O que lhe estava a dizer era verdade. É muito difícil para um médico dizer a um doente quanto tempo de vida ainda lhe resta. Todos sabemos que os estudos nos dizem que para a patologia X a sobrevida média da população é Y, mas essa proporção varia tanto de doente para doente que é impossível fazermos uma estimativa correcta. Sabemos quando é que a morte é iminente, até porque existem sinais clínicos que nos alertam para isso, mas sempre me fez confusão aquela ideia do médico no consultório a dizer ao doente “Você tem três meses de vida”. Como se ao fim de três meses o corpo se desligasse automaticamente.

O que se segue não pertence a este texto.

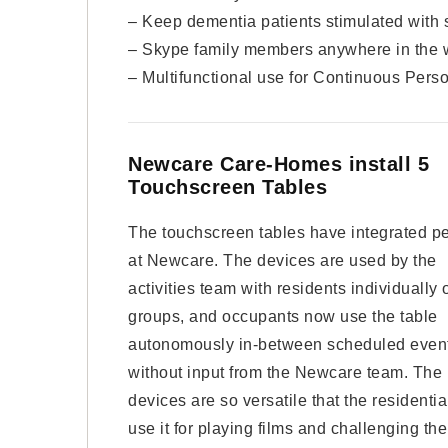
– Keep dementia patients stimulated with 
– Skype family members anywhere in the 
– Multifunctional use for Continuous Perso
Newcare Care-Homes install 5
Touchscreen Tables
The touchscreen tables have integrated pe
at Newcare. The devices are used by the
activities team with residents individually o
groups, and occupants now use the table
autonomously in-between scheduled even
without input from the Newcare team. The
devices are so versatile that the residential
use it for playing films and challenging the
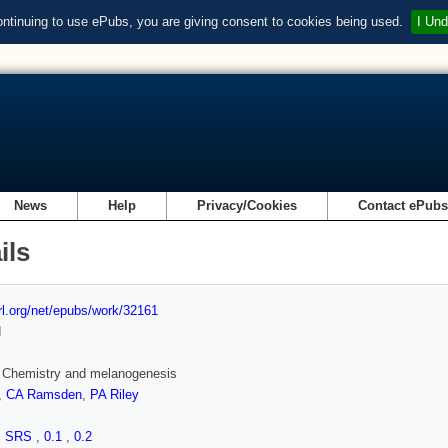
ontinuing to use ePubs, you are giving consent to cookies being used.
I Und
News
Help
Privacy/Cookies
Contact ePub
ils
url.org/net/epubs/work/32161
d
 Chemistry and melanogenesis
,
CA Ramsden
,
PA Riley
,
SRS
,
0.1
,
0.2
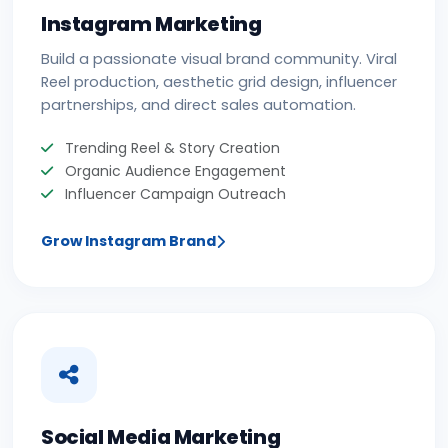
Instagram Marketing
Build a passionate visual brand community. Viral
Reel production, aesthetic grid design, influencer
partnerships, and direct sales automation.
Trending Reel & Story Creation
Organic Audience Engagement
Influencer Campaign Outreach
Grow Instagram Brand
Social Media Marketing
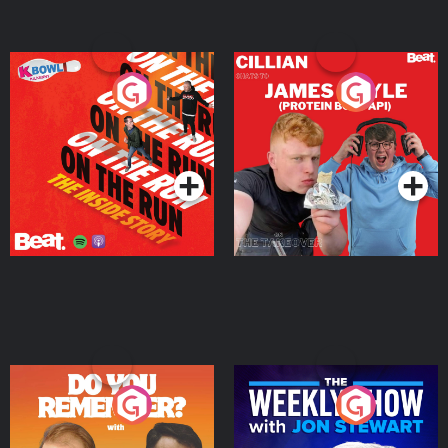
On The Run: The Inside
Cillian chats to Protein
Story
Bor Papi on The
Takeover
Podcast Series
Podcast Series
Do You Remember?
The Weekly Show with
Jon Stewart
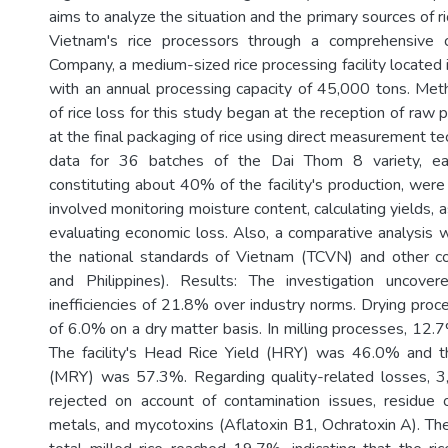
aims to analyze the situation and the primary sources of ri
Vietnam's rice processors through a comprehensive
Company, a medium-sized rice processing facility located
with an annual processing capacity of 45,000 tons. Met
of rice loss for this study began at the reception of raw
at the final packaging of rice using direct measurement t
data for 36 batches of the Dai Thom 8 variety, e
constituting about 40% of the facility's production, wer
involved monitoring moisture content, calculating yields, a
evaluating economic loss. Also, a comparative analysis w
the national standards of Vietnam (TCVN) and other co
and Philippines). Results: The investigation uncover
inefficiencies of 21.8% over industry norms. Drying proc
of 6.0% on a dry matter basis. In milling processes, 12.
The facility's Head Rice Yield (HRY) was 46.0% and th
(MRY) was 57.3%. Regarding quality-related losses, 3
rejected on account of contamination issues, residue 
metals, and mycotoxins (Aflatoxin B1, Ochratoxin A). The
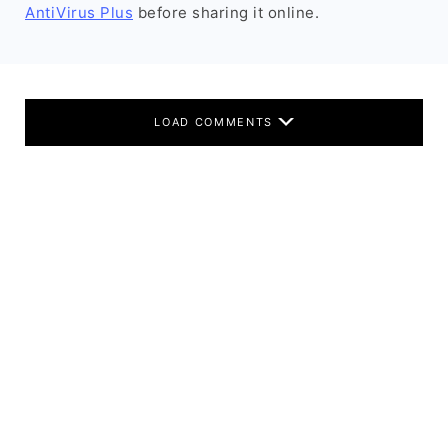
AntiVirus Plus
before sharing it online.
LOAD COMMENTS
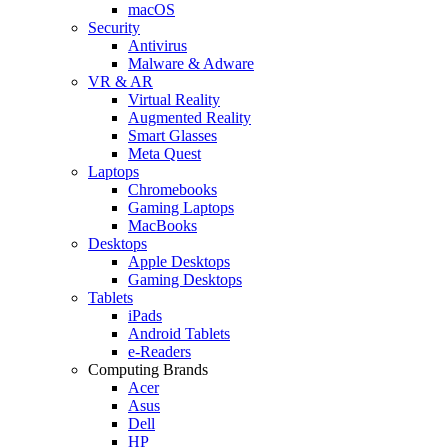
macOS
Security
Antivirus
Malware & Adware
VR & AR
Virtual Reality
Augmented Reality
Smart Glasses
Meta Quest
Laptops
Chromebooks
Gaming Laptops
MacBooks
Desktops
Apple Desktops
Gaming Desktops
Tablets
iPads
Android Tablets
e-Readers
Computing Brands
Acer
Asus
Dell
HP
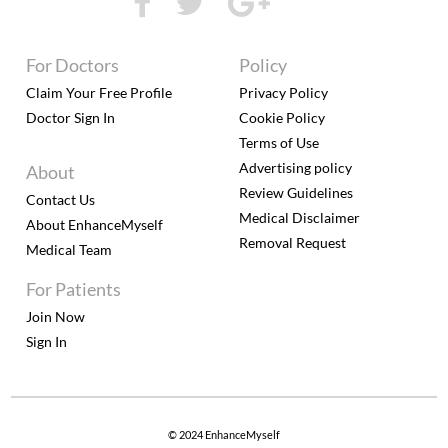
For Doctors
Policy
Claim Your Free Profile
Privacy Policy
Doctor Sign In
Cookie Policy
Terms of Use
Advertising policy
About
Review Guidelines
Contact Us
Medical Disclaimer
About EnhanceMyself
Removal Request
Medical Team
For Patients
Join Now
Sign In
© 2024 EnhanceMyself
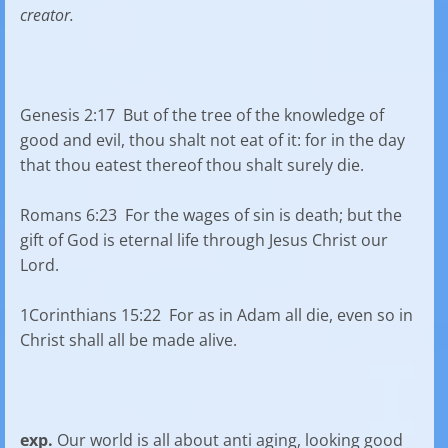
creator.
Genesis 2:17 But of the tree of the knowledge of
good and evil, thou shalt not eat of it: for in the day
that thou eatest thereof thou shalt surely die.
Romans 6:23 For the wages of sin is death; but the
gift of God is eternal life through Jesus Christ our
Lord.
1Corinthians 15:22 For as in Adam all die, even so in
Christ shall all be made alive.
exp.
Our world is all about anti aging, looking good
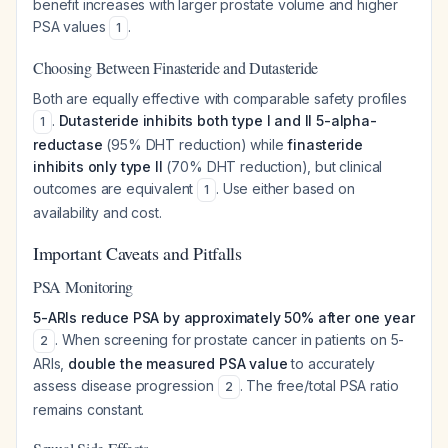
benefit increases with larger prostate volume and higher
PSA values
.
1
Choosing Between Finasteride and Dutasteride
Both are equally effective with comparable safety profiles
.
Dutasteride inhibits both type I and II 5-alpha-
1
reductase
(95% DHT reduction) while
finasteride
inhibits only type II
(70% DHT reduction), but clinical
outcomes are equivalent
. Use either based on
1
availability and cost.
Important Caveats and Pitfalls
PSA Monitoring
5-ARIs reduce PSA by approximately 50% after one year
. When screening for prostate cancer in patients on 5-
2
ARIs,
double the measured PSA value
to accurately
assess disease progression
. The free/total PSA ratio
2
remains constant.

Como se infelizmente muitos doentes a quem nós demos três meses de vida não partissem antes disso.

 

Outra coisa que me irrita profundamente é a frase “Não há mais nada a fazer”. Daí a escolha do título deste artigo. Como assim não há mais nada a fazer? Só porque o doente tem uma doença incurável ou em estadio avançado não há mais nada a fazer? Permitam-me que discorde. Ainda há muito a fazer. Há conforto para dar, há sofrimento para aliviar, há uma família à volta do doente que precisa de ser apoiada! Todos nós como médicos, quer nos dediquemos à área de cuidados paliativos ou não, nos deparamos regularmente com pessoas à beira da morte. Seja o homem de 58 anos com uma neoplasia do pâncreas em estadio IV, seja a velhinha de 92 anos com insuficiência cardíaca. E em qualquer uma destas situações há imensa coisa que podemos fazer antes de o doente partir. Aliviar sintomas, por exemplo. Gerir as expectativas do doente e família em relação à sua doença. Tratar algumas intercorrências. Dizer que não há mais nada a fazer é das frases menos médicas que podem ser ditas.

 

Até mesmo depois da morte há coisas para fazer. O doente pode ter partido, mas deixou para trás uma família que gostava dele. Uma família que agora mais que nunca precisa de apoio. Uma família que tinha expectativas e esperanças, por muito que tenha sido realista a encarar a doença. Uma família que muitas vezes projecta essas mesmas expectativas e esperanças nos profissionais de saúde que cuidaram do seu ente querido. É importante estarmos lá para essas famílias. Às vezes reagem bem, outras vezes reagem muito mal e isso custa, mas faz parte do trabalho.

 

- Oh sôtor, prometa-me só uma coisa.

- O quê, senhor João?

- Que morro sem sofrer.

 

E assim foi. Cuidámos do senhor João durante cerca de três semanas. Fizemos o que podíamos para aliviar ao máximo o sofrimento que a doença lhe causava. E no dia a seguir a ter chamado o netinho ao Hospital para passar um bocadinho com ele, o senhor João faleceu. Foi difícil transmitir a notícia à família. Não por não estarem à espera mas porque todos os dias quando o vinham ver notávamos um pingo de esperança nos seus olhos, como se miraculosamente o doente pudesse ser salvo daquilo que parecia ir ser o destino certo. A esperança tem destas coisas. Permite-nos aguentar o barco no meio da tempestade mas quando naufragamos, naufragamos à séria.

 

Duas semanas depois, vésperas de Natal, recebemos um presente no Serviço. Uma caixa de bombons. Lá dentro vinha um postal que dizia:

 

“Agradecemos do fundo do coração a forma gentil e cuidadosa como trataram do nosso familiar. Fez toda a diferença nesta fase difícil, para ele e para nós. Um bem-haja e feliz Natal.”

 

A sério, os bombons eram deliciosos. Mas ler aquelas palavras foi sem dúvida a melhor prenda de Natal que podia ter dito. Às vezes sabe bem fazer Medicina.